Public buffer zones aren’t unknown in American life – courts have upheld speech and protest restrictions around funerals, political conventions, and polling places. Even the Supreme Court plaza is off-limits to demonstrators and protests. But such “time, place, and manner” regulations must be scrupulously neutral. What pro-life advocates and even pro-choice civil libertarians have maintained all along is that this buffer zone isn’t.

Jennifer Miller, the Massachusetts assistant attorney general who was lead counsel for the state, tried to persuade the justices that this was only a “congestion case.” The buffer zone is aimed only at “conduct” occurring within 35 feet of clinic entrances, she said. Any effect on speech “is simply incidental to the permissible conduct.” When Justice Stephen Breyer prompted Miller to explain why Massachusetts lawmakers had enacted a buffer zone far larger than the 8-foot bubble the Supreme Court had upheld in a 2000 Colorado case, she cited evidence of “pro-choice advocates swearing and screaming at pro-life advocates. … You had the Pink Group, which is a pro-choice organization, pushing and shoving and jockeying for position.”

Well, that was a novelty: You don’t usually hear the most draconian abortion-clinic buffer zone in the country defended as a response to disorderly behavior by pro-choice rowdies. But it didn’t change a fundamental problem with Massachusetts’ law: It explicitly exempts “employees or agents” of abortion clinics from the restrictions that apply to pro-lifers.

That was the point that Justice Samuel Alito deftly drove home in the oral argument’s most memorable exchange.

Let’s imagine, he said to Miller, that a patient about to go into an abortion clinic is approached by two women.
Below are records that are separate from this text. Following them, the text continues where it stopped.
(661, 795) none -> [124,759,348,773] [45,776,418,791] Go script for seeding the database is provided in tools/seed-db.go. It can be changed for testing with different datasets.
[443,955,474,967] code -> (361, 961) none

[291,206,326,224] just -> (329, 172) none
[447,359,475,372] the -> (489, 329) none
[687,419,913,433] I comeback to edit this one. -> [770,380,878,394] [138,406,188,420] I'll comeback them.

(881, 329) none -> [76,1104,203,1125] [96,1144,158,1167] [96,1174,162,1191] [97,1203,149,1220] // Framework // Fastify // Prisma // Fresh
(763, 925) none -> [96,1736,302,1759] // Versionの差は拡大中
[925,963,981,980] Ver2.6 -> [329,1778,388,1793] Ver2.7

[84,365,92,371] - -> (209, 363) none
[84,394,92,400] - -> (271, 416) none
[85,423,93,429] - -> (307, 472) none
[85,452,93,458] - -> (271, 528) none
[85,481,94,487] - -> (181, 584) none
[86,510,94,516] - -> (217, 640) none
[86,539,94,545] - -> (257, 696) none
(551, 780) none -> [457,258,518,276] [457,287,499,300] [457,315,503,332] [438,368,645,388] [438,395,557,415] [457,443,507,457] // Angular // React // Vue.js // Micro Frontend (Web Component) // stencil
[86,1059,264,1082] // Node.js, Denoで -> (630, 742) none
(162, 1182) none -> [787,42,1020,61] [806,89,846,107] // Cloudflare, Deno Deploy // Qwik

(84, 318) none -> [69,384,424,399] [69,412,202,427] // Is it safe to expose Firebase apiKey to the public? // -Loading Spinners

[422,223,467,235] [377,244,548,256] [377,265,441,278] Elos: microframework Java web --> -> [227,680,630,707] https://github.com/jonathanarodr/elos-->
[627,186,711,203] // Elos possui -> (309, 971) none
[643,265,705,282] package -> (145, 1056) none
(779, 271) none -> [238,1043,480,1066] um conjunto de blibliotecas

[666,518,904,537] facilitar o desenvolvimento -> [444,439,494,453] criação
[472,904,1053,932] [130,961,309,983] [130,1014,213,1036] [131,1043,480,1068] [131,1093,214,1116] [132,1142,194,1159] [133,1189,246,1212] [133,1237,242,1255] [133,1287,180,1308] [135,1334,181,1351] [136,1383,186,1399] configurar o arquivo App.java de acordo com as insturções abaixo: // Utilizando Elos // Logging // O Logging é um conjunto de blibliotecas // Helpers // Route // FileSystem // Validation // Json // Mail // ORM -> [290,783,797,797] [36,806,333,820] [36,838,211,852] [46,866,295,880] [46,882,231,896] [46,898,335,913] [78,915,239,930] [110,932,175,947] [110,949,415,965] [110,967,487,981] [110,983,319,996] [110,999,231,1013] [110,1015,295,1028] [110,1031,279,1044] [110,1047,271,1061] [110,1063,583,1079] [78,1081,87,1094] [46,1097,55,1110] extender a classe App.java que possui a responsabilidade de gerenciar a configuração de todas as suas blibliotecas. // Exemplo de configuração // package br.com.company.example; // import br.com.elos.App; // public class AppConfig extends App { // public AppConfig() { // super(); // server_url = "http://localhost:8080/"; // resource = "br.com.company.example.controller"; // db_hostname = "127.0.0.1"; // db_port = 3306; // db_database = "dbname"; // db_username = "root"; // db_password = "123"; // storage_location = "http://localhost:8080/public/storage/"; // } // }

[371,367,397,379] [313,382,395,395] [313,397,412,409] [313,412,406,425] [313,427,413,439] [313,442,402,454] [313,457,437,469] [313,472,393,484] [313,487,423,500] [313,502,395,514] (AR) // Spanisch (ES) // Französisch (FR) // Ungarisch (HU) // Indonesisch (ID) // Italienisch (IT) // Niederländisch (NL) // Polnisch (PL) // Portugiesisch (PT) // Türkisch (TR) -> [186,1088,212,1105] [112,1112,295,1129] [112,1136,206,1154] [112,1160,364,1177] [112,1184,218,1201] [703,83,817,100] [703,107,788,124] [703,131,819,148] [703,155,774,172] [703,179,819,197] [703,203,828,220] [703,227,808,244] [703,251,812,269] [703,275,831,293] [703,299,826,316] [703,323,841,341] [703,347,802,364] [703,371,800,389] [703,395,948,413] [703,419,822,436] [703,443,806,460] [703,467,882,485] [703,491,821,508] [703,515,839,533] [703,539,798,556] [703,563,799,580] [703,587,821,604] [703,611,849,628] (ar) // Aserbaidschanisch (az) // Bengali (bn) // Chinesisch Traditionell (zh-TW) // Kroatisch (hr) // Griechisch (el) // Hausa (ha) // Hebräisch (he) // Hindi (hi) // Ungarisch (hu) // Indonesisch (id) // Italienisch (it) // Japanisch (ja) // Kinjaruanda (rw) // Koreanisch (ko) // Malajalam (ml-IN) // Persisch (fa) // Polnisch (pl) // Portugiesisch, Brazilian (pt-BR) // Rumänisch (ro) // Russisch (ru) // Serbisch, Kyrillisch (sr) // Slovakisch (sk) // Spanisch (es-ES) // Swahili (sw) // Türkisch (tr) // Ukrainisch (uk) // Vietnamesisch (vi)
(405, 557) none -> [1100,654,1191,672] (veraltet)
The first, who works for the clinic, says: “Good morning, this is a safe facility.” The other one, who isn’t an employee, says: “Good morning, this is not a safe facility.” According to Massachusetts law, the first woman has done nothing wrong, while the second has committed a crime.

“And the only difference between the two is that they’ve expressed a different viewpoint,” Alito observed. “Now how can a statute like that be considered viewpoint-neutral?”

Miller gave it her best shot, insisting that the law isn’t focused in the two speakers’ opinions – only “on what they’re doing in the buffer zone.” The pro-life speaker wasn’t guilty of expressing a disfavored opinion, Miller said; she was guilty of being within the 35-foot perimeter without a permissible reason.

But that only begged Alito’s question, and Justice Anthony Kennedy didn’t let Miller get away with it. Of course the Massachusetts law doesn’t overtly ban people with anti-abortion viewpoints from crossing into the buffer zone. But in practical terms, that’s the law’s inescapable consequence, Kennedy said. “Are you saying that the consequences of what [legislators] write are irrelevant to this argument?” Ouch.

McCullen v. Coakley is bound up with abortion politics, but it could just as easily be a case about a buffer zone that barred pro-union activists from getting within 35 feet of a worksite where there was a labor dispute. It could be about antinuclear politics or animal welfare or gun control. Governments have the right to preserve public order, but only as a last resort may they do so by interfering with the marketplace of ideas. Is a 35-foot buffer zone really the last resort? I’d be surprised if the court says yes.

(Jeff Jacoby is a columnist for The Boston Globe).